Judge Ronald Whyte of the U.S. District Court for Northern California stayed the coordinated patent infringement cases brought by Rambus because of a conflicting ruling last month from a district court in Delaware about whether or not the patents are enforceable, according to court documents posted online.
The stay extends to other litigation by Rambus against DRAM makers Micron Technology, Samsung Electronics, Hynix Semiconductor and Nanya Technology. Millions of dollars in licensing fees are at stake in the ruling, and cover patents that go into common DRAM technology found in nearly all computers produced today.
Whyte wrote that the stay would remain in place until an appeal to the Delaware court's decision had been ruled upon or by a further order from his court.
Rambus' stock tanked in reaction to the court decision in after-market trading, falling 22.4 percent to US$6.95 by the end of the session.
"While we are disappointed with the stay of the coordinated cases, it is our expectation that the conflicting opinions of the district courts regarding document spoliation will go up together on appeal," said Tom Lavelle, senior vice president and general counsel at Rambus, in a statement.

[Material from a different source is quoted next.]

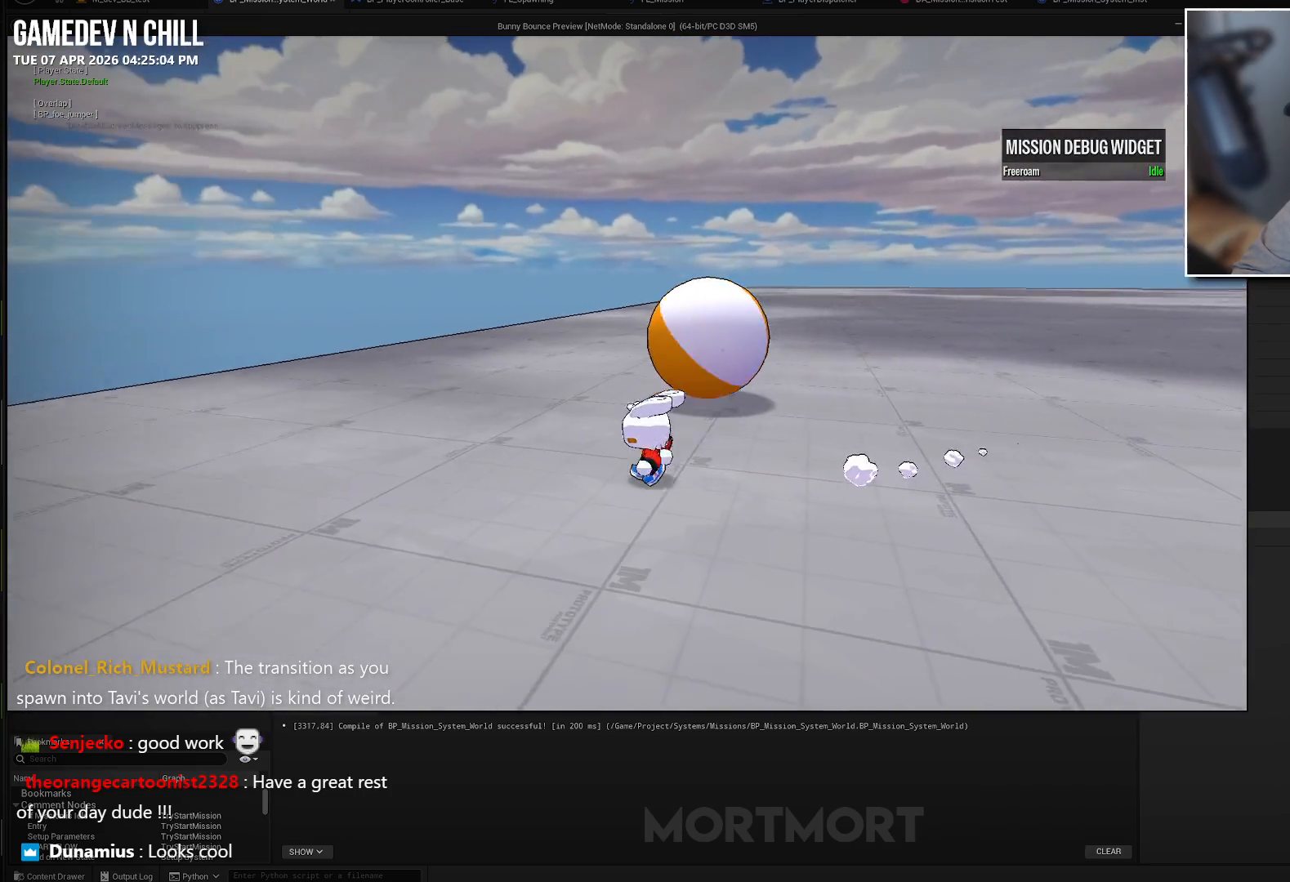
{"buttons": [], "left_stick": "up-left", "right_stick": "center", "events": [[317, "left_stick", "up-left"], [400, "right_stick", "center"]]}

Micron issued a statement saying it was pleased with the stay order.
The conflicting decisions in the case come from an earlier decision by Judge Whyte in California and the Delaware decision.
In the earlier California case, DRAM maker Hynix had argued that Rambus' patents were unenforceable because the chip designer had destroyed documents related to the case, therefore it's hands were unclean in the situation. That case was argued in the district court for Northern California, and Whyte had ruled that Hynix failed to establish spoliation, therefore the patents could be enforced.
The Delaware case pitted another DRAM maker, Micron, against Rambus. In that case, Judge Sue Robinson of the U.S. District Court for the District of Delaware ruled that Rambus had destroyed innumerable documents relating to all aspects of its business, rendering the 12 DRAM-related patents claimed by Rambus unenforceable.